Concrètement, ça a quels effets sur votre travail ?

Ici en neurologie on a déjà fermé 15 lits il y a trois semaines, et hier on a fermé 15 lits de plus, pour que le personnel puisse être dirigé vers notre unité de réanimation neurologique, qui va devoir accueillir des patients qui débordent des autres services de l’hôpital qui sont en première ligne pour accueillir les patients positifs au Covid. C’est un effet domino. Avec une réelle perte de chance pour nos patients pendant la période de l’épidémie. Comme on n’a pas de personnel suffisant, en situation de crise, on privilégie la prise en charge du Covid, le personnel ruisselle vers les autres services et ne peuvent plus soigner leurs patients habituels.

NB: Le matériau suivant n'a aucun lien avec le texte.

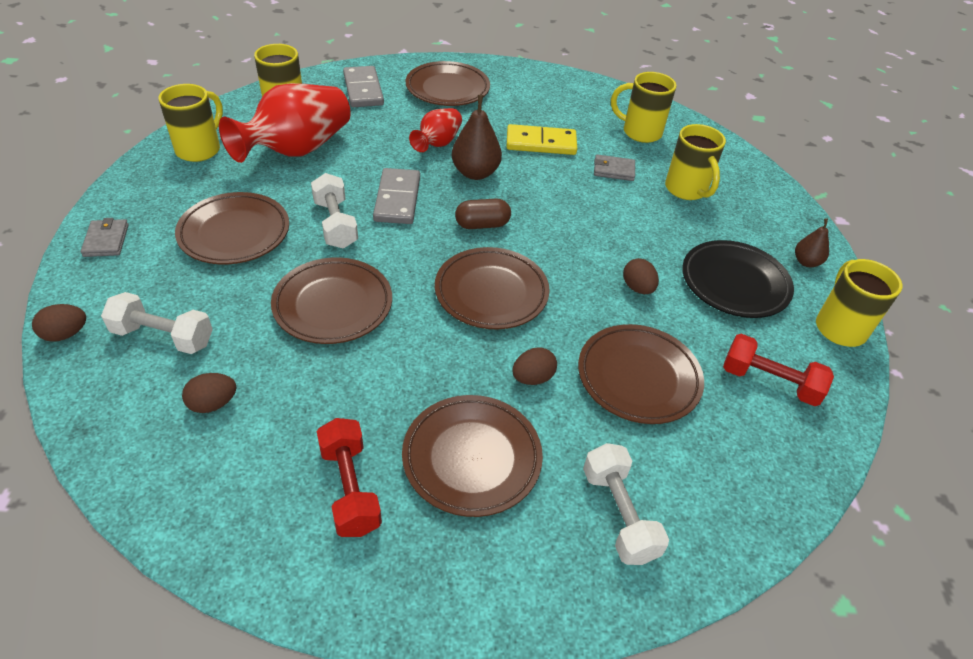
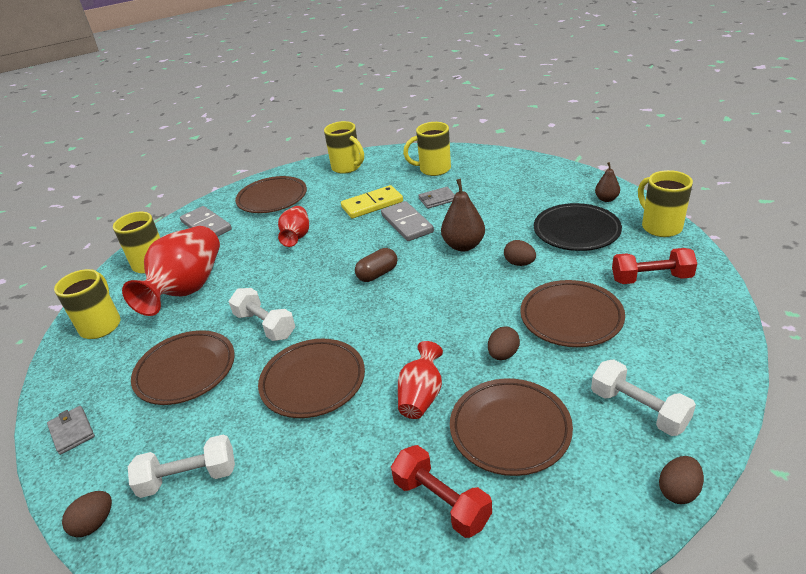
camera: 20 degrees left, 10 degrees down
brown egg [182,373,237,413] -> brown egg moved to [659,456,704,504]
grey domino [373,168,420,224] -> grey domino moved to [381,201,434,241]
brown plate [435,247,550,329] -> none
brown pear [452,95,502,180] -> brown pear moved to [441,179,485,251]
yellow mug [665,124,726,200] -> yellow mug moved to [324,121,364,174]
none -> red vase [398,341,443,419]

L’urgence de faire revenir là tout de suite du personnel, c’est pour soigner les patients Covid, mais c’est aussi tout ce qu’on appelle les sur-accidents. Le Samu étant saturé par les appels « Covid », quelqu’un qui fait un accident cardiaque risque de ne pas pouvoir joindre le Samu et donc de ne pas être pris en charge dans les temps. C’est pour ça qu’on demande instamment au président de la République une réunion d’urgence de notre Collectif avec lui parce qu’on pense avoir des choses très concrètes à lui dire, que ses conseillers ne lui disent pas : il faut se débrouiller pour avoir un afflux massif d’infirmières dans le mois qui vient, par des mesures exceptionnelles. Il faut être réaliste,dans un premier temps ce sera des grosses primes pour faire venir travailler du personnel ; l’épidémie c’est dans les jours qui viennent qu’elle va se jouer : c’est tout de suite qu’il nous faut le personnel ; il faut le payer, et puis il faut lui garantir des conditions de travail en sécurité : d’une part pour bien prendre en charge les patients, et d’autre part de se protéger de la contamination. Quand il y a trop de patients, on n’a pas le temps, on ne fait pas les gestes de sécurité nécessaires pour se protéger. Parce qu’il y a tellement d’incertitudes sur la gravité et sur qui peut être touché, que forcément ça ne se bouscule pas pour venir s’occuper des patients infectés : le personnel est plein d’abnégation, mais ils ne vont pas non plus se sacrifier. C’est un peu le scénario Tchernobyl : ceux qui sont allé éteindre le cœur, on sait ce qu’ils sont devenus. Ils ont une demande légitime de conditions de sécurité pour eux et pour leurs familles, et si on ne comprend pas ça tout de suite, on ne comprend rien à la gestion d’urgence de la crise. Nous, praticiens de terrains, les médecins et aussi les cadres de santé, qui ont tout à fait pris la mesure des problèmes sur le terrain, nous savons ce qu’il faut faire. Écouter le terrain, c’est le bon sens, c’est le discernement, c’est le rôle d’un décideur. La montée en flèche de l’épidémie, c’est pour les jours qui viennent.